→ Brano di testo:
Nato senza la gamba destra, ha fondato la Nazionale di calcio amputati di cui ne è il capitano, ha superato una forte depressione grazie all’affidamento a Dio.
Francesco Messori è un attaccante e fa tanti goal, il suo sogno è giocare le olimpiadi con la Nazionale di calcio amputati.
Francesco Messori nasce a Bologna il 22 novembre 1998, è un calciatore italiano nato senza la gamba destra. Fin da bambino coltiva la passione per il calcio.
Nel 2011, ad Assisi, incontra il Centro Sportivo Italiano con il quale decreta nel 2012 la nascita della Nazionale italiana calcio amputati di cui diviene capitano.
Ha fondato la Nazionale di Calcio amputati quando aveva solo 13 anni, poi con la maglia azzurra ha giocato 4 mondiali e 2 europei. Il suo idolo è Leo Messi, da cui deriva il suo soprannome fin da bambino “Messi”.
Nella sua vita c’è stata anche la depressione e i tentativi di suicidio, una sofferenza dolorosa superata grazie all’affidamento a Dio.
Ha scritto un libro autobiografico nel 2019“Mi chiamano Messi” con la prefazione di Marco Tardelli.
Come è iniziata la tua avventura nel mondo del calcio e come è nata la Nazionale di Calcio amputati di cui ne sei il capitano?

→ Azione richiesta:
Trascrivi fedelmente la parte del brano su Francesco Messori compresa tra "Francesco Messori nasce" e "di Marco Tardelli.", estremi inclusi.

→ Materiale di riferimento:
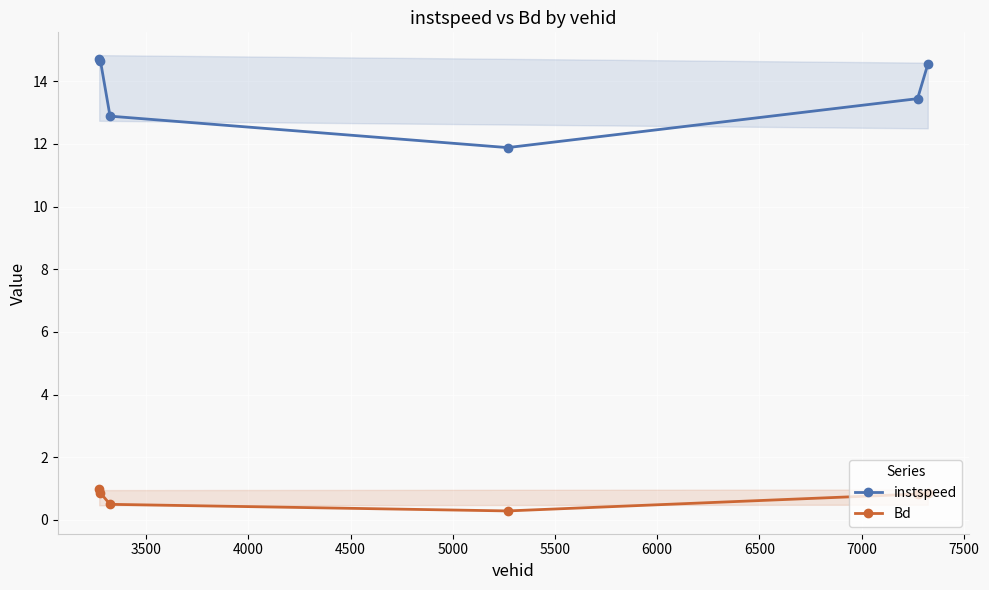

True or false: instspeed and Bd intersect in this chart.

False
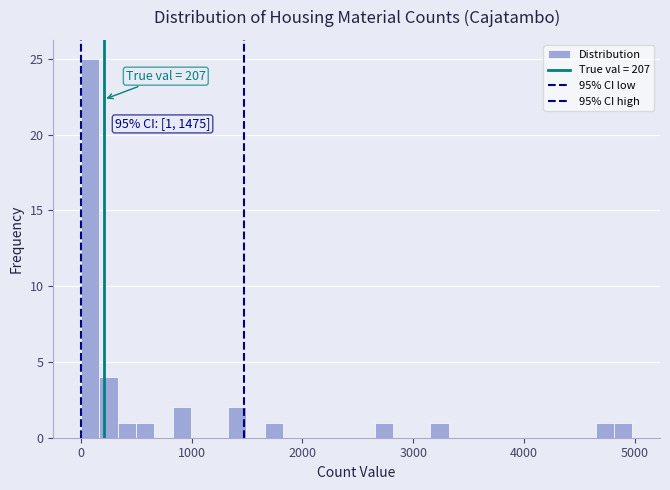

Around what value on the x-axis is the tallest bar? Give the approximate position of its centre, as read against the axis.

100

→ Casella risposta:
Francesco Messori nasce a Bologna il 22 novembre 1998, è un calciatore italiano nato senza la gamba destra. Fin da bambino coltiva la passione per il calcio.
Nel 2011, ad Assisi, incontra il Centro Sportivo Italiano con il quale decreta nel 2012 la nascita della Nazionale italiana calcio amputati di cui diviene capitano.
Ha fondato la Nazionale di Calcio amputati quando aveva solo 13 anni, poi con la maglia azzurra ha giocato 4 mondiali e 2 europei. Il suo idolo è Leo Messi, da cui deriva il suo soprannome fin da bambino “Messi”.
Nella sua vita c’è stata anche la depressione e i tentativi di suicidio, una sofferenza dolorosa superata grazie all’affidamento a Dio.
Ha scritto un libro autobiografico nel 2019“Mi chiamano Messi” con la prefazione di Marco Tardelli.